I do think they could have chosen many terms more carefully, as proven by the whole lead up to 4th edition by always saying its "cool", and people around here stuck on the term "awesome".

One of the things lost from Gygax prose...the prose.
 

What? A game designer is OK to be to lazy or cheap to purchase a thesaurus and dictionary?

I think that's just a bit condescending, don't you? Game designs often use terms in new ways, because there may not be a concise word that perfectly sums up a game concept. It's not exclusive to game design, either; look how many technological terms we use today because someone used an existing term in a new way.

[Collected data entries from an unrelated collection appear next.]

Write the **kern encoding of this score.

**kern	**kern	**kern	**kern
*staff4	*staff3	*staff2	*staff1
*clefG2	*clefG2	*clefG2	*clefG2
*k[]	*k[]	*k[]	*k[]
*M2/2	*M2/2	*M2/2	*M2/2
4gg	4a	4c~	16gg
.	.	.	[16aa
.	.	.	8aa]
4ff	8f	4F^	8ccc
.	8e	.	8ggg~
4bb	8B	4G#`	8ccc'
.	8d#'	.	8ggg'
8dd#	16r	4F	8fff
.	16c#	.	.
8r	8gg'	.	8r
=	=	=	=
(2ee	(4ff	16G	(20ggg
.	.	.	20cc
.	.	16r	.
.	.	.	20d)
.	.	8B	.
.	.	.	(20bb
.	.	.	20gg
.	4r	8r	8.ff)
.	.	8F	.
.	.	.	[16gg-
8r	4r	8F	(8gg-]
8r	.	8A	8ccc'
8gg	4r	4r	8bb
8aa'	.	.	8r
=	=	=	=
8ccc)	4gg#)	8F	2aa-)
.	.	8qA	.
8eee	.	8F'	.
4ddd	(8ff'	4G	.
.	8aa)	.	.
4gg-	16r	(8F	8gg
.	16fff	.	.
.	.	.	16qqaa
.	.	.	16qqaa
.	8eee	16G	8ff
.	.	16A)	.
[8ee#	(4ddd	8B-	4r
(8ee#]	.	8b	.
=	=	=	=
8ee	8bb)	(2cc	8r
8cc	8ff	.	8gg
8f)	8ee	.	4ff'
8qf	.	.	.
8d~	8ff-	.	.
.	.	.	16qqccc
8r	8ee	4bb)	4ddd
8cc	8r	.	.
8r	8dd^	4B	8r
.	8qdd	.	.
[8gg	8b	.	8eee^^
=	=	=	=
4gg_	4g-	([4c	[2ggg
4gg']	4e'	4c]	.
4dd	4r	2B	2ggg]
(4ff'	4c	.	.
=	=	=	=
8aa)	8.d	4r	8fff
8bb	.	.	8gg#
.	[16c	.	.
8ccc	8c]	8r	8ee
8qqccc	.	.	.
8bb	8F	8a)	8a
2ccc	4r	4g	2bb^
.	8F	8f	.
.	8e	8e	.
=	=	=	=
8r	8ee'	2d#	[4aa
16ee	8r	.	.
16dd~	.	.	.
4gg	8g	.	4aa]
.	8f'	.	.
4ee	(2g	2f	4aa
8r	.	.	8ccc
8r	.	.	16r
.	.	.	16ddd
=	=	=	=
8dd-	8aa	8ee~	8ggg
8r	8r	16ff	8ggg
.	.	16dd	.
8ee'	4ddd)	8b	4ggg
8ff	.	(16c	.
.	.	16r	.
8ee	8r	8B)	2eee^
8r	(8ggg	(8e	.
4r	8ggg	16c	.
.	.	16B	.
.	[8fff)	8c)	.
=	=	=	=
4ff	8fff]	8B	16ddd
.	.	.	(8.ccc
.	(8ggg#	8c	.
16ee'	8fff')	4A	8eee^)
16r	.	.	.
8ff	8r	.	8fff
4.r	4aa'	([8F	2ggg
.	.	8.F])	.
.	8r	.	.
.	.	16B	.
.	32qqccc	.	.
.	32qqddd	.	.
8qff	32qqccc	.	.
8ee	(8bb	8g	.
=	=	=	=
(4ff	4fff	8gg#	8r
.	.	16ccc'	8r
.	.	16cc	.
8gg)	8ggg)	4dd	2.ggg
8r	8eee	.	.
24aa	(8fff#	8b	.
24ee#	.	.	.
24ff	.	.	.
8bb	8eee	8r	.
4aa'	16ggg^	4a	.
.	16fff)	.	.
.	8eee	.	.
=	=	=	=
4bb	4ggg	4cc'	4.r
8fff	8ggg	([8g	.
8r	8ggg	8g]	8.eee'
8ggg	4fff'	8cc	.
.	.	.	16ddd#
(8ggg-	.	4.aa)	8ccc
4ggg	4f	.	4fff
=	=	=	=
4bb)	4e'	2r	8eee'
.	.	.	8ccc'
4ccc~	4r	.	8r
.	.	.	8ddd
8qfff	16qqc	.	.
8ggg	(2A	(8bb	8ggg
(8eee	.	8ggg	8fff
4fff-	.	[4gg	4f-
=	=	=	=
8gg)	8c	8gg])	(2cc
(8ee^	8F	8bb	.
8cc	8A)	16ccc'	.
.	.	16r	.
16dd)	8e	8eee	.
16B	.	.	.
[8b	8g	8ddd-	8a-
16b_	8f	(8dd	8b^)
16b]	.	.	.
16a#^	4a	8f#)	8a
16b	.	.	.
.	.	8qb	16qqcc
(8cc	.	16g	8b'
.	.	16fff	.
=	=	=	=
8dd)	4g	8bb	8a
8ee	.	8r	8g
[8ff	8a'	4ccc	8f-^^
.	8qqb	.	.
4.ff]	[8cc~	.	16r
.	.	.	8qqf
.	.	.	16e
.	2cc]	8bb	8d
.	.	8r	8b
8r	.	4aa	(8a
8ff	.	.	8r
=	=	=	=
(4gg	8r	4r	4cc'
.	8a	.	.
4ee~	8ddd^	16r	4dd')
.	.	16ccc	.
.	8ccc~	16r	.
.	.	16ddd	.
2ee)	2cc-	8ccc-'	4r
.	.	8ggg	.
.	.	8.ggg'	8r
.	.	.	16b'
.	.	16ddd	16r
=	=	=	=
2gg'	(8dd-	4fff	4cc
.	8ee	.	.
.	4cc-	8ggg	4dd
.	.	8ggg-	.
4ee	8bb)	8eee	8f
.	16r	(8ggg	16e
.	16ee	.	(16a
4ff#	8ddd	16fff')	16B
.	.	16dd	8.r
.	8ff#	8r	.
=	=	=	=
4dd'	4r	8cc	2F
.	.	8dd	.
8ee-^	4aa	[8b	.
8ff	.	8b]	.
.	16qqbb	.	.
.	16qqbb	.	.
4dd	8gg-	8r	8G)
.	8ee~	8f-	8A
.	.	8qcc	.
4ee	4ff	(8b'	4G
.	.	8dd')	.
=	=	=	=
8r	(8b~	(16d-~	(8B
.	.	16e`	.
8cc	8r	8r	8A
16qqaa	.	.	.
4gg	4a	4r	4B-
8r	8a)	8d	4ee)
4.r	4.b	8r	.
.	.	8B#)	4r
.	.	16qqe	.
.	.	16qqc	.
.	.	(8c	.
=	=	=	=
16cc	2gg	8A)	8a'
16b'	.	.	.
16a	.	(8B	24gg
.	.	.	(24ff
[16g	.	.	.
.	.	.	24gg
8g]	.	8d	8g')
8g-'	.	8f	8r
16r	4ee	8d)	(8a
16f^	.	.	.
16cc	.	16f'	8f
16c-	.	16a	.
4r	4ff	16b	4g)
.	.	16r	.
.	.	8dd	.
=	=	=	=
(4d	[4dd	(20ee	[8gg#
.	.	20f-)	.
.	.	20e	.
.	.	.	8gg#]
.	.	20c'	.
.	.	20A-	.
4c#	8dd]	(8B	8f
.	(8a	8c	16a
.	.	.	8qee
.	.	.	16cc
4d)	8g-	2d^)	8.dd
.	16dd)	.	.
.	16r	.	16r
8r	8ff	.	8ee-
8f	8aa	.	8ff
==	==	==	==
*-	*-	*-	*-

I think that "armor class," "saving throw," and "feat" are on the same level as "bloodied" or "controller." The importing thing is that they have an analogous concept, not that they match the definition exactly. We accept that "armor class" means "a numerical bonus that represents how well you are protected you from attacks," nevermind the fact that it is not a classification of armor and, in many cases, has little or anything to do with armor. What does the term "saving throw" even have to do with the actual function, except that you throw a die? Feats aren't always actual feats--meaning a noteworthy act--but we accept that the term represents enhancements to the things that you do. My point isn't that there is anything wrong with these things, but rather that sometimes, in order to communicate a concept, you sometimes have to appropriate a term.

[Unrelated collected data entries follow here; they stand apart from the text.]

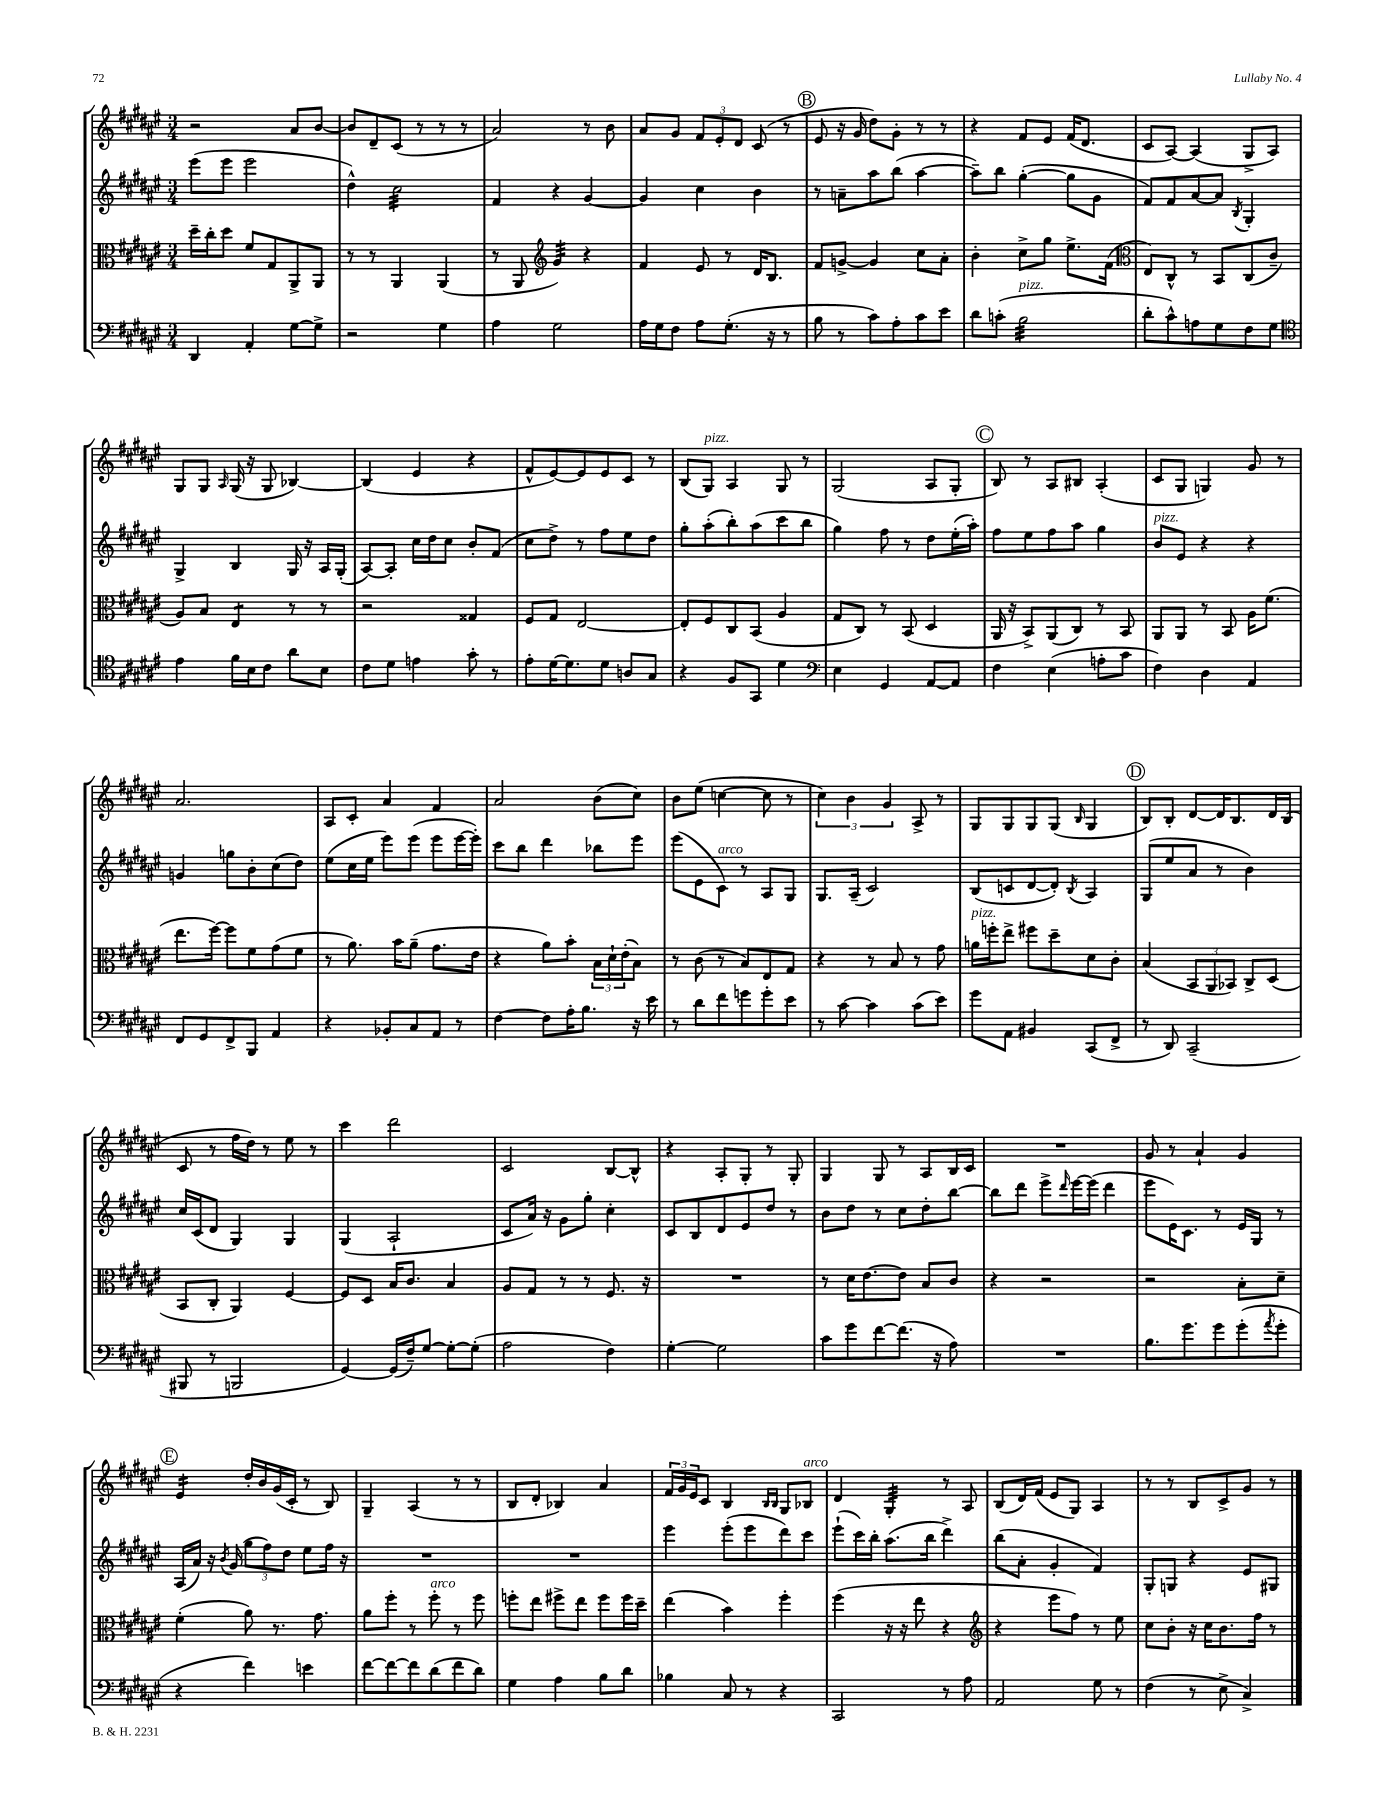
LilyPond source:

<<
\new StaffGroup <<
\new Staff = "s0" {
    \clef treble \key fis \major \numericTimeSignature \time 3/4
    r2 ais'8 b'8~ |
    b'8 dis'8-- cis'8( r8 r8 r8 |
    ais'2) r8 b'8 |
    ais'8 gis'8 \tuplet 3/2 { fis'8 eis'8-. dis'8 } cis'8( r8 |
    \mark \markup { \circle "B" } eis'8 r16 gis'16 dis''8) gis'8-. r8 r8 |
    r4 fis'8 eis'8 fis'16( dis'8. |
    cis'8 ais8~) ais4( gis8-> ais8) |
    gis8 gis8 \grace { ais16 } gis16( r16 gis8 bes4~) |
    bes4( eis'4 r4 |
    fis'8-^ eis'8~) eis'8 eis'8 cis'8 r8 |
    b8( gis8^\markup { \italic "pizz." }) ais4 gis8 r8 |
    gis2( ais8 gis8-. |
    \mark \markup { \circle "C" } b8) r8 ais8 bis8 ais4-.( |
    cis'8 gis8 g4) gis'8 r8 |
    ais'2. |
    ais8 cis'8-. ais'4 fis'4 |
    ais'2 b'8( cis''8) |
    b'8 eis''8( c''4~ c''8 r8 |
    \tuplet 3/2 { cis''4) b'4 gis'4 } ais8-> r8 |
    gis8 gis8 gis8 gis8( \grace { b16 } gis4 |
    \mark \markup { \circle "D" } b8) b8-. dis'8~ dis'16 b8. dis'16 b16( |
    cis'8 r8 fis''16 dis''16) r8 eis''8 r8 |
    cis'''4 dis'''2 |
    cis'2 b8~ b8-^ |
    r4 ais8-. gis8-. r8 gis8-. |
    gis4 gis8 r8 ais8 b16 cis'16 |
    R2. |
    gis'8 r8 ais'4-! gis'4 |
    \mark \markup { \circle "E" } eis'4:16 dis''16-. b'16 gis'16( cis'16-. r8 b8) |
    gis4-- ais4( r8 r8 |
    b8 dis'8-. bes4) ais'4 |
    \tuplet 3/2 { fis'16 gis'16 eis'16 } cis'8 b4 \grace { b16 b16 } gis8 bes8^\markup { \italic "arco" } |
    dis'4 gis4:32-. r8 ais8 |
    b8( dis'16) fis'16( eis'8 gis8) ais4 |
    r8 r8 b8 cis'8-> gis'8 r8 \bar "|." |
}
\new Staff = "s1" {
    \clef treble \key fis \major \numericTimeSignature \time 3/4
    eis'''8( eis'''8 eis'''2 |
    dis''4-^) cis''2:32 |
    fis'4 r4 gis'4~ |
    gis'4 cis''4 b'4 |
    \mark \markup { \circle "B" } r8 a'8-- ais''8 b''8( ais''4~ |
    ais''8--) b''8 gis''4~-.( gis''8 gis'8 |
    fis'8) fis'8 ais'8~ ais'8 \acciaccatura { b8 } gis4-. |
    gis4-> b4 gis16 r16 ais16 gis16-.( |
    ais8~) ais8-. cis''16 dis''16 cis''8 b'8-. fis'8( |
    cis''8 dis''8->) r8 fis''8 eis''8 dis''8 |
    gis''8-. ais''8-.( b''8-.) ais''8( cis'''8 b''8 |
    gis''4) fis''8 r8 dis''8 eis''16-.( ais''16-.) |
    \mark \markup { \circle "C" } fis''8 eis''8 fis''8 ais''8 gis''4 |
    b'8^\markup { \italic "pizz." } eis'8 r4 r4 |
    g'4 g''8 b'8-. cis''8( dis''8) |
    eis''8( cis''16 eis''16 eis'''8) eis'''8( eis'''8 eis'''16~ eis'''16-.) |
    cis'''8 b''8 dis'''4 bes''8 eis'''8 |
    eis'''8( eis'8 cis'8^\markup { \italic "arco" }) r8 ais8 gis8 |
    gis8. ais16--( cis'2) |
    b8( c'8 dis'8~ dis'8-.) \acciaccatura { b8 } ais4 |
    \mark \markup { \circle "D" } gis8( eis''8 ais'8 r8 b'4) |
    cis''16 cis'16( dis'8 gis4) gis4 |
    gis4( ais2-! |
    cis'8 ais'16) r16 gis'8 gis''8-. cis''4-. |
    cis'8 b8 dis'8 eis'8 dis''8 r8 |
    b'8 dis''8 r8 cis''8 dis''8-. b''8~ |
    b''8 dis'''8 eis'''8-> \grace { dis'''16 } eis'''16~ eis'''16( dis'''4 |
    eis'''8 eis'16) cis'8. r8 eis'16 gis16 r8 |
    \mark \markup { \circle "E" } ais16( ais'16) r16 \acciaccatura { b'8 } gis'16( \tuplet 3/2 { gis''8 fis''8) dis''8 } eis''8 fis''16 r16 |
    R2. |
    R2. |
    eis'''4 eis'''8-.( eis'''8 dis'''8) cis'''8 |
    eis'''8-!( cis'''16) b''16-. ais''8.( b''16 dis'''4->) |
    b''8( ais'8-. gis'4-. fis'4) |
    gis8-. g8 r4 eis'8 gis8 \bar "|." |
}
\new Staff = "s2" {
    \clef alto \key fis \major \numericTimeSignature \time 3/4
    dis''16-- cis''16-. dis''8 fis'8 gis8 ais,8-> ais,8 |
    r8 r8 ais,4 ais,4( |
    r8 ais,8 \clef treble gis'4:32) r4 |
    fis'4 eis'8 r8 dis'16 b8. |
    \mark \markup { \circle "B" } fis'8 g'8~-> g'4 cis''8 ais'8-. |
    b'4-. cis''8-> gis''8 eis''8.-> fis'16( |
    \clef alto eis8) cis8-^ r8 b,8 cis8( cis'8-- |
    ais8) b8 eis4:8 r8 r8 |
    r2 gisis4 |
    fis8 gis8 eis2~ |
    eis8-. fis8 cis8 b,8( ais4 |
    gis8 cis8) r8 b,8( dis4 |
    \mark \markup { \circle "C" } ais,16 r16 b,8->) ais,8( cis8) r8 b,8 |
    ais,8 ais,8 r8 b,8 ais16 fis'8.( |
    eis''8. fis''16~) fis''8 fis'8 gis'8( fis'8 |
    r8 ais'8.) b'16 ais'8--( gis'8. eis'16 |
    r4 ais'8) b'8-. \tuplet 3/2 { b16 dis'16-! eis'16-.( } b8) |
    r8 cis'8( r8 b8) eis8 gis8 |
    r4 r8 b8 r8 gis'8 |
    a'16^\markup { \italic "pizz." } f''16-. eis''8-> fis''8 dis''8-- dis'8 cis'8-. |
    \mark \markup { \circle "D" } b4( \tuplet 3/2 { b,8 ais,8 bes,8) } cis8-> dis8( |
    b,8 cis8-. ais,4) fis4~ |
    fis8 dis8 b16 cis'8. b4 |
    ais8 gis8 r8 r8 fis8. r16 |
    R2. |
    r8 dis'16 eis'8.~ eis'8 b8 cis'8 |
    r4 r2 |
    r2 b8-. dis'8-- |
    \mark \markup { \circle "E" } fis'4-.( ais'8) r8. gis'8. |
    ais'8 fis''8-. r8 fis''8-.^\markup { \italic "arco" } r8 fis''8 |
    f''8-. eis''8 fis''8-> eis''8 fis''8 fis''16 dis''16-- |
    eis''4( b'4) fis''4-. |
    fis''4( r16 r16 eis''8 r4 |
    \clef treble r4 eis'''8 fis''8) r8 eis''8 |
    cis''8 b'8-. r16 cis''16 b'8. fis''16 r8 \bar "|." |
}
\new Staff = "s3" {
    \clef bass \key fis \major \numericTimeSignature \time 3/4
    dis,4 ais,4-. gis8~ gis8-> |
    r2 gis4 |
    ais4 gis2 |
    ais16 gis16 fis8 ais8 gis8.-.( r16 r8 |
    \mark \markup { \circle "B" } b8 r8 cis'8) ais8-. cis'8 eis'8 |
    dis'8 c'8-.( b2:32^\markup { \italic "pizz." } |
    dis'8-. cis'8-^) a8 gis8 fis8 gis8 |
    \clef tenor eis'4 fis'16 b16 cis'8 ais'8 b8 |
    cis'8 dis'8 e'4 gis'8-. r8 |
    eis'8-. dis'16~ dis'8. dis'8 a8 gis8 |
    r4 fis8 gis,8 dis'4 |
    \clef bass eis4 gis,4 ais,8~ ais,8 |
    \mark \markup { \circle "C" } fis4 eis4( a8-. cis'8 |
    fis4) dis4 ais,4 |
    fis,8 gis,8 fis,8-> b,,8 ais,4 |
    r4 bes,8-. cis8 ais,8 r8 |
    fis4~ fis8 ais16-. b8. r16 eis'16 |
    r8 dis'8 fis'8 g'8 g'8-. eis'8 |
    r8 cis'8~ cis'4 cis'8( eis'8) |
    gis'8 ais,8 bis,4 cis,8( fis,8-> |
    \mark \markup { \circle "D" } r8 dis,8) cis,2--( |
    bis,,8 r8 b,,2 |
    gis,4~) gis,16( fis16--) gis8~ gis8~-. gis8-.( |
    ais2 fis4) |
    gis4~-. gis2 |
    cis'8 gis'8 fis'8~ fis'8.( r16 ais8) |
    R2. |
    b8. gis'8. gis'8 gis'8-.( \acciaccatura { ais'8 } gis'8-. |
    \mark \markup { \circle "E" } r4 fis'4) e'4 |
    fis'8~ fis'8~ fis'8 dis'8( fis'8 dis'8) |
    gis4 ais4 b8 dis'8 |
    bes4 cis8 r8 r4 |
    cis,2 r8 ais8 |
    ais,2 gis8 r8 |
    fis4( r8 eis8-> cis4->) \bar "|." |
}
>>
>>
\layout { \context { \Score \remove "Bar_number_engraver" } }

Similarly, the "controller" issue isn't one as far as I am concerned. Area attacks are a form of battlefield control: they discourage the enemy from bunching up into small groups and ganging up on single targets, they eliminate entire clusters of enemies simultaneously and create temporary "safe zones" through which one can move, and they create "areas of control" in which enemies know that they can be attacked simultaneously and, thus, discouraging enemies from entering those zones. Mike's point wasn't that area attacks don't make you a controller, but rather that it's not enough of a hook to hang your role on. Area attacks are a form of battlefield control, but they are not the sole form; I agree with Mike that the controller role can do many more interesting things, but that doesn't involve changing the controller role's function, just the emphasis of it's powers. Think of it like a pie chart: right now, the wizard powers look a lot like a pie chart with a large wedge of area attacks; I think we might want to balance it out so that area attacks, special effects, zones, conjurations, etc. all take up more equal pieces of that same pie.

Mods, if this is too much of a threadjack, feel free to fork.